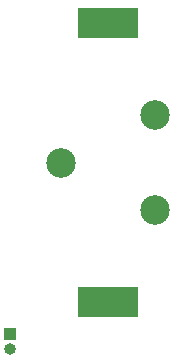
<source format=gbr>
%TF.GenerationSoftware,KiCad,Pcbnew,(6.0.0)*%
%TF.CreationDate,2022-01-17T14:04:50+01:00*%
%TF.ProjectId,LoraTrigger,4c6f7261-5472-4696-9767-65722e6b6963,rev?*%
%TF.SameCoordinates,Original*%
%TF.FileFunction,Soldermask,Bot*%
%TF.FilePolarity,Negative*%
%FSLAX46Y46*%
G04 Gerber Fmt 4.6, Leading zero omitted, Abs format (unit mm)*
G04 Created by KiCad (PCBNEW (6.0.0)) date 2022-01-17 14:04:50*
%MOMM*%
%LPD*%
G01*
G04 APERTURE LIST*
%ADD10R,1.000000X1.000000*%
%ADD11O,1.000000X1.000000*%
%ADD12R,5.100000X2.500000*%
%ADD13C,2.500000*%
G04 APERTURE END LIST*
D10*
X100200000Y-80150000D03*
D11*
X100200000Y-81420000D03*
D12*
X108500000Y-77400000D03*
X108500000Y-53800000D03*
D13*
X112500000Y-61600000D03*
X112500000Y-69600000D03*
X104500000Y-65600000D03*
M02*

</source>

※

Your goal ▸ Leave the pictures out, and transcribe each of the records exactly.

Result for this task ▸
<source format=gbr>
%TF.GenerationSoftware,KiCad,Pcbnew,(6.0.0)*%
%TF.CreationDate,2022-01-17T14:04:50+01:00*%
%TF.ProjectId,LoraTrigger,4c6f7261-5472-4696-9767-65722e6b6963,rev?*%
%TF.SameCoordinates,Original*%
%TF.FileFunction,Soldermask,Bot*%
%TF.FilePolarity,Negative*%
%FSLAX46Y46*%
G04 Gerber Fmt 4.6, Leading zero omitted, Abs format (unit mm)*
G04 Created by KiCad (PCBNEW (6.0.0)) date 2022-01-17 14:04:50*
%MOMM*%
%LPD*%
G01*
G04 APERTURE LIST*
%ADD10R,1.000000X1.000000*%
%ADD11O,1.000000X1.000000*%
%ADD12R,5.100000X2.500000*%
%ADD13C,2.500000*%
G04 APERTURE END LIST*
D10*
X100200000Y-80150000D03*
D11*
X100200000Y-81420000D03*
D12*
X108500000Y-77400000D03*
X108500000Y-53800000D03*
D13*
X112500000Y-61600000D03*
X112500000Y-69600000D03*
X104500000Y-65600000D03*
M02*

</source>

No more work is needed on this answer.